Na análise do Instituto para Estudos de Defesa e Política de Segurança da Ásia, sediado em Cingapura, a pressão americana para que aliados asiáticos elevem seus gastos de defesa pode resultar, a médio prazo, em um aumento de pelo menos 20% no orçamento militar de países como Singapura, Vietnã e Indonésia até 2027. A mesma fonte indica que, apesar de cada nação ter circunstâncias geopolíticas distintas, há consenso de que a expansão chinesa — seja na militarização de ilhas artificiais, seja no avanço de capacidades cibernéticas — se tornou prioridade central para as políticas de segurança regional .

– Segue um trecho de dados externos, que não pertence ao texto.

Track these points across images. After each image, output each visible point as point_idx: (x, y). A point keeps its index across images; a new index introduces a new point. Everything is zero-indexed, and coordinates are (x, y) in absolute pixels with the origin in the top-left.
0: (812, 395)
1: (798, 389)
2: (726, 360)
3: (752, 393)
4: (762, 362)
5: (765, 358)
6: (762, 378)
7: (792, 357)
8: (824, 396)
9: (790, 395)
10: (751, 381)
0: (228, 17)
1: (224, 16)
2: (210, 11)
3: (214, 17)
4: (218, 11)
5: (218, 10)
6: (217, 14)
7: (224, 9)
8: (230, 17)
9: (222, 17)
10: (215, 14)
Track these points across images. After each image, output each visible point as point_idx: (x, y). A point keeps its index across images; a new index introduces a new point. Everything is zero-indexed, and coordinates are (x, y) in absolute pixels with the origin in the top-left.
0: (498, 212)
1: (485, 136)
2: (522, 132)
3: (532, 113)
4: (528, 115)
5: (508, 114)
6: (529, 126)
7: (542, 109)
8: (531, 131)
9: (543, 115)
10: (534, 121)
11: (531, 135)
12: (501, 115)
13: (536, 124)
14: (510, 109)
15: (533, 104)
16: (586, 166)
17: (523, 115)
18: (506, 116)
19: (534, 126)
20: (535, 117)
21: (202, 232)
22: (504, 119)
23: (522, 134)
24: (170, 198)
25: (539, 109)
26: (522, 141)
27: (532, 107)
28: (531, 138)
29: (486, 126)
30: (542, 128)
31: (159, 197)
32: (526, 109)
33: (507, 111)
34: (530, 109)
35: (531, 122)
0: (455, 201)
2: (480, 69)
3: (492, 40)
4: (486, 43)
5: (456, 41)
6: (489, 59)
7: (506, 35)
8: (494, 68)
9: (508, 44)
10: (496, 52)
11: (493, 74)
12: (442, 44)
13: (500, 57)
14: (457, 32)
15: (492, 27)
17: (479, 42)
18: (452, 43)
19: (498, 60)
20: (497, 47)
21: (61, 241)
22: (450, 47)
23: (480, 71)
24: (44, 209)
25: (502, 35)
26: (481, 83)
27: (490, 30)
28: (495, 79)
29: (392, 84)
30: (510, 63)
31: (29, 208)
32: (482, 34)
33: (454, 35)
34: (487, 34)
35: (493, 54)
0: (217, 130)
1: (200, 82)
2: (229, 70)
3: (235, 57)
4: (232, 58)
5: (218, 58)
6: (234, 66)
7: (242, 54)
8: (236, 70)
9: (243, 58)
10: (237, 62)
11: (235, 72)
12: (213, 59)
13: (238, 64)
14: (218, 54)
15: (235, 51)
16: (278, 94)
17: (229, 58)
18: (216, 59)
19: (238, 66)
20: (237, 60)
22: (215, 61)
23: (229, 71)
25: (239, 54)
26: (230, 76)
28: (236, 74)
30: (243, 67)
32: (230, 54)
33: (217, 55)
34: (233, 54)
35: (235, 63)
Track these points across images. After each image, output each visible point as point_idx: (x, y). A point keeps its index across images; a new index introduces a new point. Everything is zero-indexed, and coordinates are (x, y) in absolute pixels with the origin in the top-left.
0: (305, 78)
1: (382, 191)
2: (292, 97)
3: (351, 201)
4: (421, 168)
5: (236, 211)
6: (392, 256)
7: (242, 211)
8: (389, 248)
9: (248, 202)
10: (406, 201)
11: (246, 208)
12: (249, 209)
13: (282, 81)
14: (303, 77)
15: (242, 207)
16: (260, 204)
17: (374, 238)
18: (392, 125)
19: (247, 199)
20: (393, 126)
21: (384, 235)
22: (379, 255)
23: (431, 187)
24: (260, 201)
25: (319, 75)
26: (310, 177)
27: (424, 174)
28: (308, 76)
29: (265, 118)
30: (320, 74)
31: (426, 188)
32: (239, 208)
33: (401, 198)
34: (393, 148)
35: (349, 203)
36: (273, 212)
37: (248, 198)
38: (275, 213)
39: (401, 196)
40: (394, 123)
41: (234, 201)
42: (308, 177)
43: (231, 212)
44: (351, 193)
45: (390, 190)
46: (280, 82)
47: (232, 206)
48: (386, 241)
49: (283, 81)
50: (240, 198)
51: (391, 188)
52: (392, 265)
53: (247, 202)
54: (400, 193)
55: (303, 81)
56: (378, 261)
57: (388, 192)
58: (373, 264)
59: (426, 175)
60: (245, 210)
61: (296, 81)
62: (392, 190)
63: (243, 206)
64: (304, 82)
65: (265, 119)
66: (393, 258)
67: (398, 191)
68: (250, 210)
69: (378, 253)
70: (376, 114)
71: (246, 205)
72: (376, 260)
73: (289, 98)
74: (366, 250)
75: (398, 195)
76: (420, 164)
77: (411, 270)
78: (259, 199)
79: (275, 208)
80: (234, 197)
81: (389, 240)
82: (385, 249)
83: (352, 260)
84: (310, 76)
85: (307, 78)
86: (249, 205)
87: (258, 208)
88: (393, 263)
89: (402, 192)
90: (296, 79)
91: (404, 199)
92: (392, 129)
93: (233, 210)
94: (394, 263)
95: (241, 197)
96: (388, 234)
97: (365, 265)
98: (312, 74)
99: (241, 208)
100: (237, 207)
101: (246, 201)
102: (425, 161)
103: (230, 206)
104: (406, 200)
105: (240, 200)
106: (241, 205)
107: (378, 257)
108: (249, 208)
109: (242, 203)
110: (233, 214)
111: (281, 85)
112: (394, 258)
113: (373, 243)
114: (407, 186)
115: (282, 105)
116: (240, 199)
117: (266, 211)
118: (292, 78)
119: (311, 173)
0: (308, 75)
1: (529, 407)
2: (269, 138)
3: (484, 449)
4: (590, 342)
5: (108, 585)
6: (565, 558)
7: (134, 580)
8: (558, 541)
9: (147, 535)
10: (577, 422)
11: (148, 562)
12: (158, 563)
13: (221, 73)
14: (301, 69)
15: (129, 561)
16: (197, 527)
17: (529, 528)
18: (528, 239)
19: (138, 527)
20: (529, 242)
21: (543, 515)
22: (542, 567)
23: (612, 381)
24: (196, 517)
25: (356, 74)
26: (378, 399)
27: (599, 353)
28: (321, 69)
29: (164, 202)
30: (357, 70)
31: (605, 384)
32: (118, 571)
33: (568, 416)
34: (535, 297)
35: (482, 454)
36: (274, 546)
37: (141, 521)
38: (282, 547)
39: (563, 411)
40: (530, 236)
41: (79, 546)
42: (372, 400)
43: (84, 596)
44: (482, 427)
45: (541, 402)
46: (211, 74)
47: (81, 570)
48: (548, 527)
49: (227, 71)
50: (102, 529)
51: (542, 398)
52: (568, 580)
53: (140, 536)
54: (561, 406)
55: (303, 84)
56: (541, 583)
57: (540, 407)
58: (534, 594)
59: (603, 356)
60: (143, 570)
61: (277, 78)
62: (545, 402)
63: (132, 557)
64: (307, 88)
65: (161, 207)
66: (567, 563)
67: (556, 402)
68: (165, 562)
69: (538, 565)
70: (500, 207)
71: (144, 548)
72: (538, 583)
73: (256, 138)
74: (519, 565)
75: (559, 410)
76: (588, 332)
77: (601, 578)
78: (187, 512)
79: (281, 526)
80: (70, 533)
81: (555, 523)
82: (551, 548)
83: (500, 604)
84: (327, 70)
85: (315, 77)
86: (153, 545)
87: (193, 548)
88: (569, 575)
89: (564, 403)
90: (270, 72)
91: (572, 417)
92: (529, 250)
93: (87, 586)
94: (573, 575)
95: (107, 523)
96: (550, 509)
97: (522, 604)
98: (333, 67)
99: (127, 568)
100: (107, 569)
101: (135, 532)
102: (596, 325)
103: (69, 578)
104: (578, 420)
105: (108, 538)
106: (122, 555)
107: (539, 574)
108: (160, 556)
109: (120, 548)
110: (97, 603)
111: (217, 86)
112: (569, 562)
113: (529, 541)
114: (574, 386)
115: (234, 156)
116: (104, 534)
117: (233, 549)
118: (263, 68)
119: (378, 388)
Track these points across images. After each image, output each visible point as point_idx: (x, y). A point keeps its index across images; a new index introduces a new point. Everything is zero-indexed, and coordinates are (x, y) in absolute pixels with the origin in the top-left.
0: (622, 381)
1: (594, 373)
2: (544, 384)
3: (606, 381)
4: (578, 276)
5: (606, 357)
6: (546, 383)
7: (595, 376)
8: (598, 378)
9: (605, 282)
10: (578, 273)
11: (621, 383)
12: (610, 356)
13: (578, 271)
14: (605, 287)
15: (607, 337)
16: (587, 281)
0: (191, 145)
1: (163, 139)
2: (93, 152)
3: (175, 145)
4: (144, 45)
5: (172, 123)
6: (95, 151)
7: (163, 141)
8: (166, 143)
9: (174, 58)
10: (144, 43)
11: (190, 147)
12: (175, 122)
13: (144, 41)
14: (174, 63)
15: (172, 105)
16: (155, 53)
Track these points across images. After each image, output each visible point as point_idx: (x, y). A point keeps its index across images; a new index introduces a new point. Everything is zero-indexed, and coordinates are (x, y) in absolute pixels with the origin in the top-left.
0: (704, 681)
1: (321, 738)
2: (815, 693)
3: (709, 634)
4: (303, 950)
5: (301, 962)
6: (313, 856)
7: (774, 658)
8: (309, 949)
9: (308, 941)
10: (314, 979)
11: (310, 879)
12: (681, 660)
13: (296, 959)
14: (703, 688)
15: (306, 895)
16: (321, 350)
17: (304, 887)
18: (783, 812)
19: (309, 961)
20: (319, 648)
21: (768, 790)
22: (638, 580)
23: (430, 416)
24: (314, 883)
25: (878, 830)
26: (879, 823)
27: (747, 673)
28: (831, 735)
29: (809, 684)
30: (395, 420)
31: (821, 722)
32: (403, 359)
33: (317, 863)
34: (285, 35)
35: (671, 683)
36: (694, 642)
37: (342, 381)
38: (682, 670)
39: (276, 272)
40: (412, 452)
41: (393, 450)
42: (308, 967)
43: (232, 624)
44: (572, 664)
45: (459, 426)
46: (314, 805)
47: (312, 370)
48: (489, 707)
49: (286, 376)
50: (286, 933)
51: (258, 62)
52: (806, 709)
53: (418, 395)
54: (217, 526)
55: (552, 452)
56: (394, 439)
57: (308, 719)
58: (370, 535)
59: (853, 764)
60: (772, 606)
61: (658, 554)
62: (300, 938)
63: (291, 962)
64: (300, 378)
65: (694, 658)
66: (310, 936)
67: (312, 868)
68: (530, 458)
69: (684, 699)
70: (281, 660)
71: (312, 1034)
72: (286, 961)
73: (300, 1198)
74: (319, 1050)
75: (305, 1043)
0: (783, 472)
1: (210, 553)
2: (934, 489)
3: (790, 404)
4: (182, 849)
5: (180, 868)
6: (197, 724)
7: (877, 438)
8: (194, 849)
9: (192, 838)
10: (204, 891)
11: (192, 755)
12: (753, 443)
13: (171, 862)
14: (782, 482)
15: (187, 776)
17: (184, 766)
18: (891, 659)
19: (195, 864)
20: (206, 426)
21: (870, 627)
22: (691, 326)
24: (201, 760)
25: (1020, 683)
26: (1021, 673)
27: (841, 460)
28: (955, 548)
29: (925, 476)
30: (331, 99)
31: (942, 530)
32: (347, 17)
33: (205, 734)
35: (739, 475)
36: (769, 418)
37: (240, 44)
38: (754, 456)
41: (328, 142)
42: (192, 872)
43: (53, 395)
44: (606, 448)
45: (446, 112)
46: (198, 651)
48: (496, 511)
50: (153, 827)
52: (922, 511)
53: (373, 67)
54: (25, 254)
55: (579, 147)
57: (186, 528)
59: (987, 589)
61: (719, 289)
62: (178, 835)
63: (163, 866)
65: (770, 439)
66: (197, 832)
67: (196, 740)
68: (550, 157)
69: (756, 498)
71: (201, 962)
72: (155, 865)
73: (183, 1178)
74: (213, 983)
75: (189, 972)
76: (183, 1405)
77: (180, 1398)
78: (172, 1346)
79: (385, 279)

Internamente, o governo de Taiwan reafirmou sua disposição de se defender “com todos os meios necessários”, intensificando a cooperação com empresas de defesa ocidentais para modernizar seu arsenal. Já Pequim, em declarações oficiais, assegura que “não busca conflito, mas não hesitará em responder a qualquer tentativa de independência da ilha por meios militares” . Essa dinâmica eleva o risco de erros de cálculo, caso alguma das partes interprete de forma equivocada as ações do adversário, o que pode precipitar um confronto de proporções imprevisíveis.
Considerações finais
A mensagem contundente de Pete Hegseth no Diálogo de Shangri-La reforça o clima de tensão na rivalidade sino-americana, ao mesmo tempo em que busca consolidar o arcabouço de dissuasão por meio do fortalecimento de alianças multilaterais na Ásia. Se, por um lado, o objetivo declarado pelos Estados Unidos é evitar um conflito por meio da demonstração de força, por outro, as declarações podem ter o efeito inverso de catalisar rivalidades que já se encontram em franco crescimento. O futuro imediato da geopolítica asiática permanece imprevisível, mas uma coisa é certa: os aliados dos Estados Unidos — especialmente no Indo-Pacífico — não poderão ignorar o chamado de Hegseth para revisar e ampliar, com urgência, seus orçamentos militares e suas capacidades de defesa conjunta.